The waiter takes two sets off of another table. We unfold them and again find my knife has food baked onto the blade. My wife has a large blob of something dark green cooked onto her fork. Waitress comes by, gags, says she will get a fresh set from the kitchen.

Right now, I'm thinkin' it may be time to find another restaurant. But no one else seems to be overly bothered. And somehow, I have faith in the waitress to make everything right. A customer two tables over fires up a cigarette.

The waitress comes back with clean utensils, takes the medium rare orders and disappears. After about thirty-five minutes of chitchat, we figger the waitress must be having problems bulldogging that steer. We discuss leavin' down the road for another chuckwagon if she doesn't stop by and wave.

The steaks eventually arrive, more rare than medium. The menu said that medium rare beef is warm and pink in the middle. I can't tell, because it keeps pulling on the chain.

As we approach the end of our meal, another customer at the table behind us fires up a cigarette.


We have been to a number of good steakhouses in our time, where they pay close attention to the customer experience. Once had a steak marinated in whiskey, so tender you could cut it with a little sarcasm.

However, it'll be quite a spell before we stop again at the Big Texan.


...and a spider over the sink

The good wife, still needing a diversion from the interstate, opts to spend the night at faux cheesy's.

"Sure", I said.

While examining the loss of room inside my pants, my two brain cells search for a correlation between the law of thermodynamics, entropy and a full stomach. At some point they stop, I'm not sure when. That's why I have two of them to keep an eye on each other; in my case, it's what passes for consciousness.

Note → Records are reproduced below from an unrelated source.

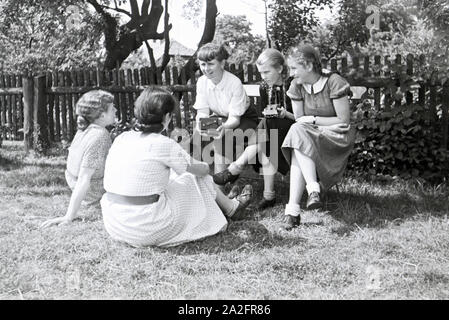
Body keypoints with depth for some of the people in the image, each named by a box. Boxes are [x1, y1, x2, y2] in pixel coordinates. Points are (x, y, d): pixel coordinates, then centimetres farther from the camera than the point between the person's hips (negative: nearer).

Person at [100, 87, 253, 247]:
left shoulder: (121, 138, 3)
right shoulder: (164, 144, -15)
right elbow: (202, 170, 0)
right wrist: (205, 166, 24)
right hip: (148, 231, -7)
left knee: (171, 174, 25)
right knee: (197, 179, 11)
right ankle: (232, 208, 37)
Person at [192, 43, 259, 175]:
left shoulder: (235, 83, -28)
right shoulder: (202, 82, -12)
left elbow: (234, 118, -25)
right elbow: (202, 112, -10)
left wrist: (223, 127, -47)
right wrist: (200, 124, -34)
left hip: (243, 119, -5)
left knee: (221, 138, -33)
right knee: (197, 135, -21)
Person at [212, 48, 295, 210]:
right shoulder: (264, 88, 7)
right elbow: (264, 115, 12)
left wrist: (285, 114, -23)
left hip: (289, 129, -4)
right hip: (270, 126, 4)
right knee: (264, 148, -28)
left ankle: (234, 169, -27)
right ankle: (268, 195, -27)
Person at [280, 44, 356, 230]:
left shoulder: (333, 82, -13)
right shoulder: (296, 86, 3)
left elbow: (344, 121, -12)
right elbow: (299, 119, 3)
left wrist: (313, 120, -10)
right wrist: (326, 124, -12)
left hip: (338, 138, -5)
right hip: (310, 138, 5)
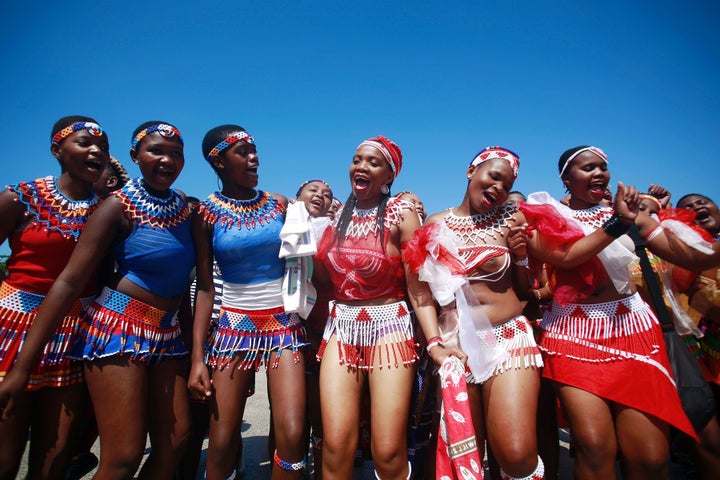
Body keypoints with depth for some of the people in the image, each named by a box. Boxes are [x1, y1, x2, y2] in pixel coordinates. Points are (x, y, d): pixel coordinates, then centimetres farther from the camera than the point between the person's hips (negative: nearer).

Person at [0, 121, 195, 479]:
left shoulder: (184, 205, 7)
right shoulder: (120, 206, -8)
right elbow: (69, 281, -10)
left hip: (167, 334, 6)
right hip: (120, 327, -5)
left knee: (175, 441, 8)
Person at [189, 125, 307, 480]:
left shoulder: (279, 204, 3)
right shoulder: (206, 214, -1)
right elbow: (204, 287, -3)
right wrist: (197, 357, -6)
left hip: (284, 324, 1)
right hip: (234, 326, -1)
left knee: (292, 435, -6)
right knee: (222, 442, 5)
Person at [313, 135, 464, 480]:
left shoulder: (401, 214, -3)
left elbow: (418, 286, -9)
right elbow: (324, 277, 12)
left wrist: (434, 341, -19)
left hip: (388, 326, -3)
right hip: (340, 328, 4)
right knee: (336, 447, -2)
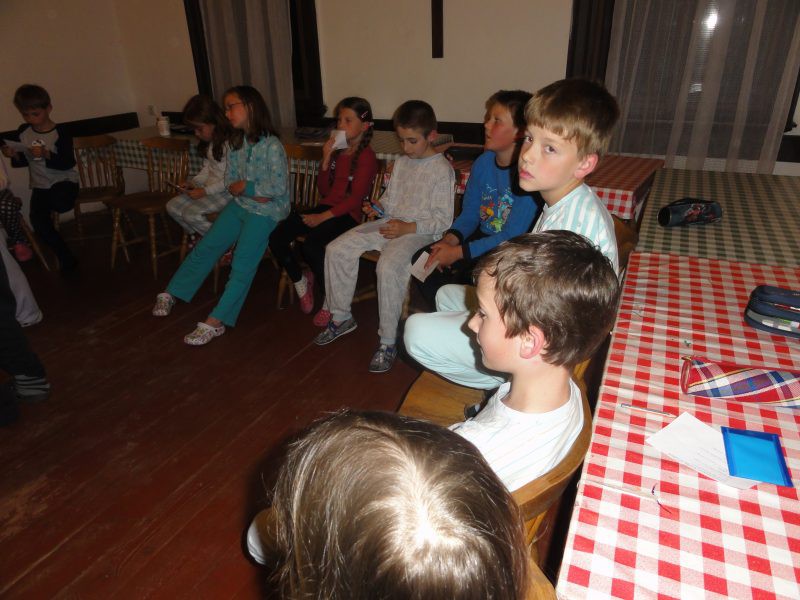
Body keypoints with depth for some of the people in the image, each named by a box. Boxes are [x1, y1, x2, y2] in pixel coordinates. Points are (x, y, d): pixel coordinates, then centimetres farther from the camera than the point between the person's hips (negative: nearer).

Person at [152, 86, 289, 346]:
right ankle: (170, 295, 18)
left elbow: (279, 188, -21)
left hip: (267, 211, -7)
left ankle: (215, 323, -17)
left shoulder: (271, 146, -15)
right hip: (240, 205, 7)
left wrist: (244, 186, -12)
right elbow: (230, 182, 9)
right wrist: (253, 192, -11)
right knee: (205, 247, 6)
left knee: (242, 263, -17)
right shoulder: (236, 143, 8)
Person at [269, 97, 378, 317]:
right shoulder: (337, 150, 16)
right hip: (326, 207, 7)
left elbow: (355, 199, -14)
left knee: (311, 245, -34)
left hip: (348, 215, -7)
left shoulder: (366, 156, -5)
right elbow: (324, 190, 14)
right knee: (276, 237, -12)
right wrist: (326, 160, 0)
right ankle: (301, 281, 12)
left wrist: (322, 217, -18)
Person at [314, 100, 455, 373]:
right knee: (336, 249, -5)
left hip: (419, 231, -8)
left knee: (388, 267, -36)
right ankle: (341, 317, 10)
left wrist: (408, 228, -19)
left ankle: (388, 343, -22)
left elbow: (443, 220, -11)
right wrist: (379, 207, 1)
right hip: (390, 223, 8)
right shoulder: (401, 163, 14)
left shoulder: (442, 170, -8)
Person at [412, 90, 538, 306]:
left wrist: (458, 253, -22)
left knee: (473, 275, -32)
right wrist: (449, 240, -14)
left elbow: (512, 237, -22)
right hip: (482, 238, 7)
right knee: (422, 260, -7)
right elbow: (469, 215, 7)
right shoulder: (483, 163, 2)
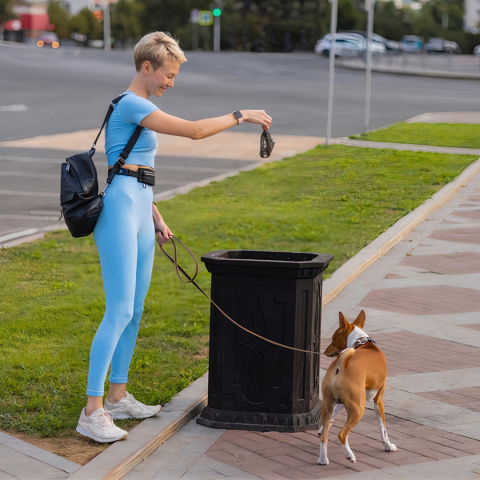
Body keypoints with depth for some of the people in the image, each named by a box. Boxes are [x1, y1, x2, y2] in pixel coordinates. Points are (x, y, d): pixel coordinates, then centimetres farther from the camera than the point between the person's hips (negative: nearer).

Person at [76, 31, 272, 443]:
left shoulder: (140, 108, 19)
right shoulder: (131, 105, -12)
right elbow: (194, 130, -17)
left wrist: (156, 217, 22)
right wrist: (242, 116, -8)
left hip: (139, 210, 10)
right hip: (120, 210, -10)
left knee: (134, 310, 11)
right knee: (119, 312, -12)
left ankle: (118, 396, 19)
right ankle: (92, 411, -10)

Uh, oh yes. The motel's desk personnel prove to be courteous and friendly.

The room motif is cowboys and concrete block walls. A couple of pieces of wood were placed in opposite corners for some aesthetic reason that escapes me. Someone did take a lot of time painting western themed pictures. A gold bed lamp, presumably repaired in the 1800's with a sizable lump of gray epoxy, still doesn't work. The fiberglass bathtub has lost considerable gelcoat, exposing strips of dark underlayment. The toilet is one of those small compact designs, okay for women, not as much for men.

Well, amigo. It beats sleeping under the chuckwagon.